Porque la vida, para una franja de la población bien interpretada por la derecha política, económica y mediática, es apenas un dispositivo biológico que se pone en marcha y se desactiva con autonomía de sus condicionamientos sociales. Lo expresó Diego Santilli con involuntaria claridad en una conferencia de prensa que se desarrolló en el momento más intenso de la búsqueda. El vicejefe deGobierno de la Ciudad repitió al menos cinco veces que el único objetivo era "encontrar a M". Ponía mucho énfasis en ese "único objetivo", un esfuerzo discursivo que no hacía más que subrayar las omisiones. Todo lo que no quería o no sabía o no podía decir Santilli era lo que había creado las condiciones para que la vida de la niña estuviera en peligro.
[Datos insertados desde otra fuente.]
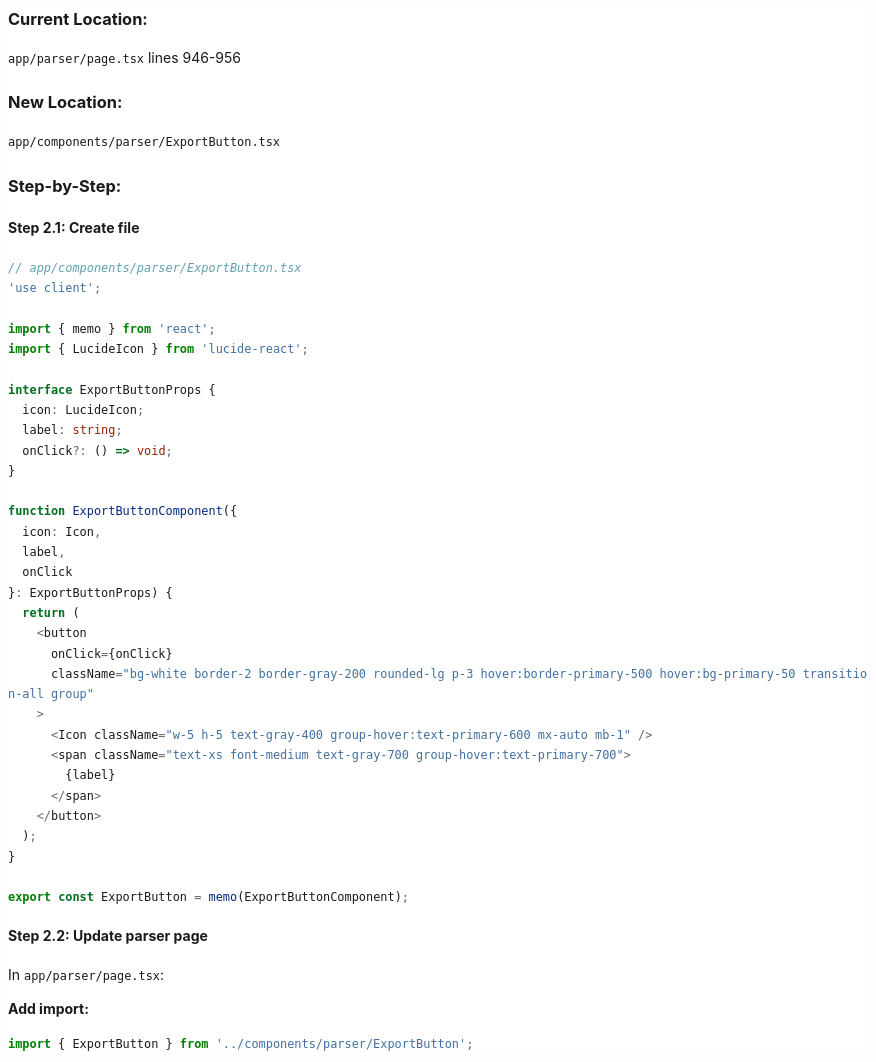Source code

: ### Current Location:
`app/parser/page.tsx` lines 946-956

### New Location:
`app/components/parser/ExportButton.tsx`

### Step-by-Step:

#### Step 2.1: Create file
```typescript
// app/components/parser/ExportButton.tsx
'use client';

import { memo } from 'react';
import { LucideIcon } from 'lucide-react';

interface ExportButtonProps {
  icon: LucideIcon;
  label: string;
  onClick?: () => void;
}

function ExportButtonComponent({ 
  icon: Icon, 
  label,
  onClick 
}: ExportButtonProps) {
  return (
    <button 
      onClick={onClick}
      className="bg-white border-2 border-gray-200 rounded-lg p-3 hover:border-primary-500 hover:bg-primary-50 transition-all group"
    >
      <Icon className="w-5 h-5 text-gray-400 group-hover:text-primary-600 mx-auto mb-1" />
      <span className="text-xs font-medium text-gray-700 group-hover:text-primary-700">
        {label}
      </span>
    </button>
  );
}

export const ExportButton = memo(ExportButtonComponent);
```

#### Step 2.2: Update parser page
In `app/parser/page.tsx`:

**Add import:**
```typescript
import { ExportButton } from '../components/parser/ExportButton';
```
Ponía énfasis en no decirlo, también, porque la única obligación que asume el Estado neoliberal (que es más fuerte que el Estado populista, tanto en lo que hace como en lo que decide no hacer) respecto de la vida humana es la supuesta preservación de su seguridad física. Hay que nacer, vivir y morir respetando el orden natural de las cosas. La desaparición de M, claro, alteraba este orden natural. Fue esa súbita alteración --y no la continuidad de un orden social excluyente-- lo que convirtió este caso en único y conmovedor. Mañana será otro y pasado surgirá uno parecido, pero todos ellos únicos y conmovedores, despojados de una historia y un contexto.
Para la historia y el contexto están el peronismo y la izquierda. El neoliberalismo se corre. Todo lo que pase con esas vidas en términos de desarollo humano es responsabilidad individual. Con una paradoja: se induce a achacar las culpas de las frustraciones individuales a los grupos de desfavorecidos que se organizan para mitigar los efectos de ese orden natural.
El viernes a la noche, en la esquina de Bolívar y Carlos Calvo, tras una ínfima reyerta entre cartoneros, un operativo policial desmesurado derivó en golpes a un indigente y en maltrato a su pareja embarazada, obligada a apretar su panza contra la pared. Las reacciones de los vecinos y transeúntes fueron variadas pero sonó fuerte el veredicto de una mujer que pasaba por ahí, vio a la chica maniatada y dijo: "estas minas cartoneras son todas unas faloperas, siempre están haciendo escándalo y dejan la mugre por todos lados". Ahora sí despojada de su individualidad, la chica embarazada --que tendría apenas diez años más que M-- había perdido hasta su condición de víctima. En la ciudad de M, su pertenencia a un grupo organizado y desfavorecido (el de los cartoneros) le había cargado los estigmas de la potencial victimaria.